## Requirements
Echo each of the following items back line for line, without changing anything.
+-------+
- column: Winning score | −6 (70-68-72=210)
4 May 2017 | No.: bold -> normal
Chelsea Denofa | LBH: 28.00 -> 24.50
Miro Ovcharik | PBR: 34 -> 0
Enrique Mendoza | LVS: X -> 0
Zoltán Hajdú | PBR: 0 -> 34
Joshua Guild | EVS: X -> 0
+-------+
## The result
- column: Winning score | −6 (70-68-72=210)
4 May 2017 | No.: bold -> normal
Chelsea Denofa | LBH: 28.00 -> 24.50
Miro Ovcharik | PBR: 34 -> 0
Enrique Mendoza | LVS: X -> 0
Zoltán Hajdú | PBR: 0 -> 34
Joshua Guild | EVS: X -> 0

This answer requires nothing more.